Records to process:
################

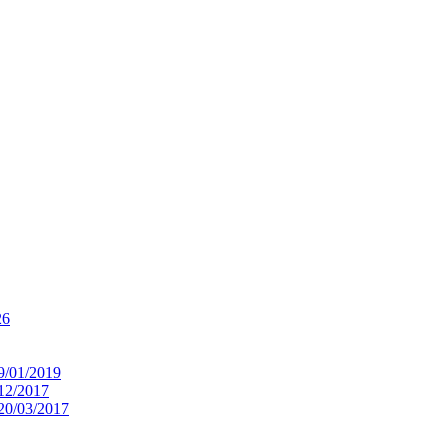
26
9/01/2019
/12/2017
 20/03/2017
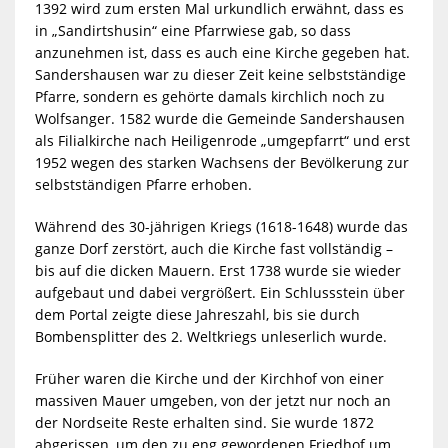
1392 wird zum ersten Mal urkundlich erwähnt, dass es
in „Sandirtshusin“ eine Pfarrwiese gab, so dass
anzunehmen ist, dass es auch eine Kirche gegeben hat.
Sandershausen war zu dieser Zeit keine selbstständige
Pfarre, sondern es gehörte damals kirchlich noch zu
Wolfsanger. 1582 wurde die Gemeinde Sandershausen
als Filialkirche nach Heiligenrode „umgepfarrt“ und erst
1952 wegen des starken Wachsens der Bevölkerung zur
selbstständigen Pfarre erhoben.
Während des 30-jährigen Kriegs (1618-1648) wurde das
ganze Dorf zerstört, auch die Kirche fast vollständig –
bis auf die dicken Mauern. Erst 1738 wurde sie wieder
aufgebaut und dabei vergrößert. Ein Schlussstein über
dem Portal zeigte diese Jahreszahl, bis sie durch
Bombensplitter des 2. Weltkriegs unleserlich wurde.
Früher waren die Kirche und der Kirchhof von einer
massiven Mauer umgeben, von der jetzt nur noch an
der Nordseite Reste erhalten sind. Sie wurde 1872
abgerissen, um den zu eng gewordenen Friedhof um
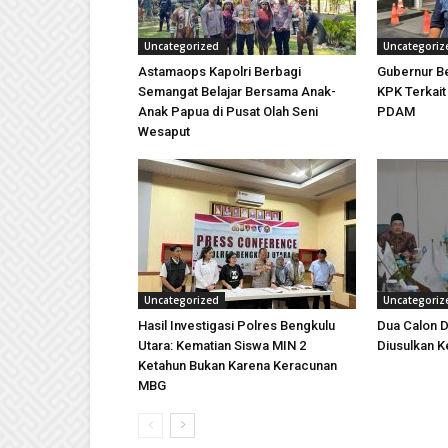
Uncategorized
Uncategoriz
Astamaops Kapolri Berbagi
Gubernur Be
Semangat Belajar Bersama Anak-
KPK Terkai
Anak Papua di Pusat Olah Seni
PDAM
Wesaput
Uncategorized
Uncategoriz
Hasil Investigasi Polres Bengkulu
Dua Calon D
Utara: Kematian Siswa MIN 2
Diusulkan K
Ketahun Bukan Karena Keracunan
MBG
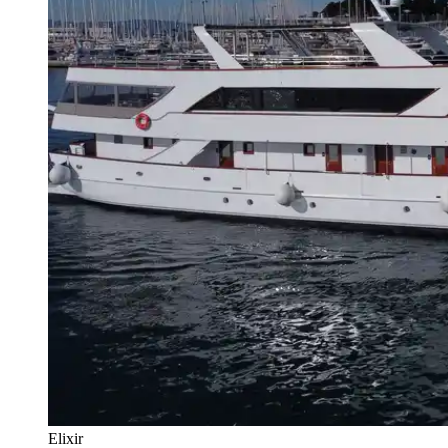
Elixir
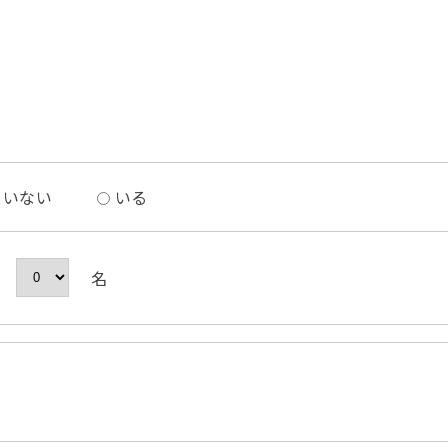
いない
いる
名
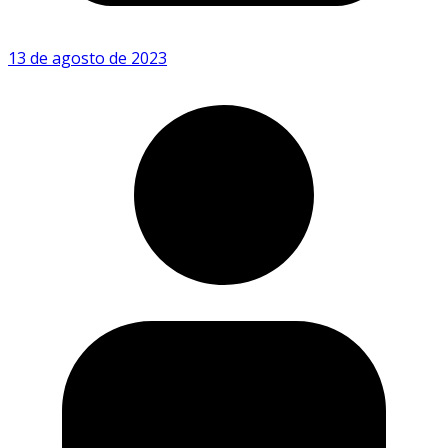
13 de agosto de 2023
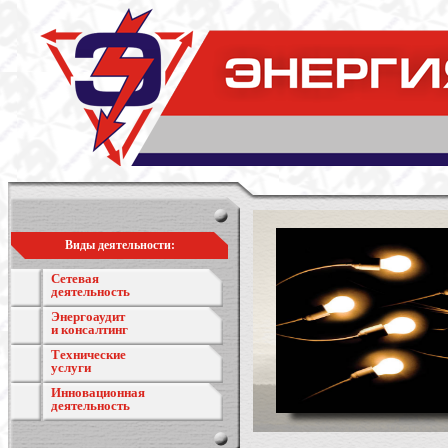
Виды деятельности:
Сетевая
деятельность
Энергоаудит
и консалтинг
Технические
услуги
Инновационная
деятельность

################

Exercise:
Nothing but the lines from the one that holds "ganze Dorf zerstört, auch" through the end of the data should appear, written out exactly, without pictures.

Finished exercise:
ganze Dorf zerstört, auch die Kirche fast vollständig –
bis auf die dicken Mauern. Erst 1738 wurde sie wieder
aufgebaut und dabei vergrößert. Ein Schlussstein über
dem Portal zeigte diese Jahreszahl, bis sie durch
Bombensplitter des 2. Weltkriegs unleserlich wurde.
Früher waren die Kirche und der Kirchhof von einer
massiven Mauer umgeben, von der jetzt nur noch an
der Nordseite Reste erhalten sind. Sie wurde 1872
abgerissen, um den zu eng gewordenen Friedhof um
Uncategorized
Uncategoriz
Astamaops Kapolri Berbagi
Gubernur Be
Semangat Belajar Bersama Anak-
KPK Terkai
Anak Papua di Pusat Olah Seni
PDAM
Wesaput
Uncategorized
Uncategoriz
Hasil Investigasi Polres Bengkulu
Dua Calon D
Utara: Kematian Siswa MIN 2
Diusulkan K
Ketahun Bukan Karena Keracunan
MBG
Elixir
いない
いる
名
13 de agosto de 2023
Виды деятельности:
Сетевая
деятельность
Энергоаудит
и консалтинг
Технические
услуги
Инновационная
деятельность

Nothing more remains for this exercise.